Unfortunately Wales were knocked out by the eventual winners in the quarter-final, having snuck a superb win against Scotland in the first round of pool games and come close against Australia in the final round before facing the unenviable task of facing down the Black Ferns.
However, it represented a big step forward for the women in red who had gone from losing all three games and scoring just 20 points in the 2021 Six Nations, to finally putting in place a professionally contracted framework at the start of this calendar year and showing huge signs of improvement through the 2022 Six Nations and into the Rugby World Cup.
Looking forward and I can’t help but feel that, having seen the growth of women’s football in the United Kingdom over the last 12 months, the build up and playing of the 2025 Rugby World Cup in England will be a watershed moment for women’s rugby on these isles.

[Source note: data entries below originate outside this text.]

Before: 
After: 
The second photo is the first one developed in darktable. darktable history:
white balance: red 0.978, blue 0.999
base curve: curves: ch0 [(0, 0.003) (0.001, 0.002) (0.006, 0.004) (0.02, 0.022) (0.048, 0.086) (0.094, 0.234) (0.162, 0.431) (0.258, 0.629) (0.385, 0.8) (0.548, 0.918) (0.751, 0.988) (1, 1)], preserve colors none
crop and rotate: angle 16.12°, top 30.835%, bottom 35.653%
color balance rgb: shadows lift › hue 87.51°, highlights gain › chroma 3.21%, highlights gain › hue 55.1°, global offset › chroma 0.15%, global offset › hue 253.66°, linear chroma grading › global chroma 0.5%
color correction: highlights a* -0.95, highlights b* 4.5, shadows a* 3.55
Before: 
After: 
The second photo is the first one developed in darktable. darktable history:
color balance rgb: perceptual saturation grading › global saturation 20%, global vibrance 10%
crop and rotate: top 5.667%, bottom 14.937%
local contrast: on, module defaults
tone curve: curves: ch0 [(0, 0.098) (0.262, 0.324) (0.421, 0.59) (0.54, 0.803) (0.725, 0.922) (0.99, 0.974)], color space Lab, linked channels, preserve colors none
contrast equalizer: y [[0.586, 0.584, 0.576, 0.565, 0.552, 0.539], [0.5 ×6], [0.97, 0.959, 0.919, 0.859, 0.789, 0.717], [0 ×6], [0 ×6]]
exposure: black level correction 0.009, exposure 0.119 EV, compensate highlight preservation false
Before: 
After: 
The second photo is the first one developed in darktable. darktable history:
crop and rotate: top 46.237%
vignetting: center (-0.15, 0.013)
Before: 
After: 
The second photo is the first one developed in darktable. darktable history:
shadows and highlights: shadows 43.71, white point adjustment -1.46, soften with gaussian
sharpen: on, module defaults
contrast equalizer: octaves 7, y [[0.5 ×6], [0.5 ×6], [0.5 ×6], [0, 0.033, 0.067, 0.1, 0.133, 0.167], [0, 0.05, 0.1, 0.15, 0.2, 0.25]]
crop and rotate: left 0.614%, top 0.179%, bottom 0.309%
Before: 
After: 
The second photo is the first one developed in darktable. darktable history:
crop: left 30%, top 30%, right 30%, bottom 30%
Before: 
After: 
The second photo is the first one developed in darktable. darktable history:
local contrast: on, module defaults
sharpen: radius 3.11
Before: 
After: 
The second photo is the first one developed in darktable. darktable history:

I’ve sort of fallen into seeing the growth of women’s sport accidentally, with my other half a keen women’s football fan and me just generally intrigued by different sporting events, but due to that we’ve gone from watching Wales in a crowd of 1,500 to being part of a 15,000-strong Red Wall, as well as watching two games at Wembley as part of a sold-out 90,000 attendance, thanks in no small part to the successful hosting of the football European Championship in England.
Going back to earlier in the year I happened to be at the Arms Park on the same day Wales played Scotland and, while there were “only” 4,000-ish people there, it felt like it could be the start of a promising journey for women’s rugby in Wales as the team battled to an excellent win and then spent hours taking photos and signing autographs for the hundreds of young girls in the stands.
Now it’s time for the Welsh Rugby Union to get it’s arse properly into gear and ensure that the women’s game has the structure and investment it requires to be competitive and inspire a generation when the Rugby World Cup turns up next door.
Contracting the senior international squad can only be the start of the work that is needed to make the programme a success. Regional pathways, a senior regional competition and national team age grade sides should all be high on the menu, alongside partnership work with University rugby and the Premier 15s competition across the border.
Those will not only give the national team the best chance of being competitive in 2025, but also to capitalise on any success beyond that. The train is at the station, and while it may not be the gravy express that the blazers at the WRU prefer, this is one that they should not be missing.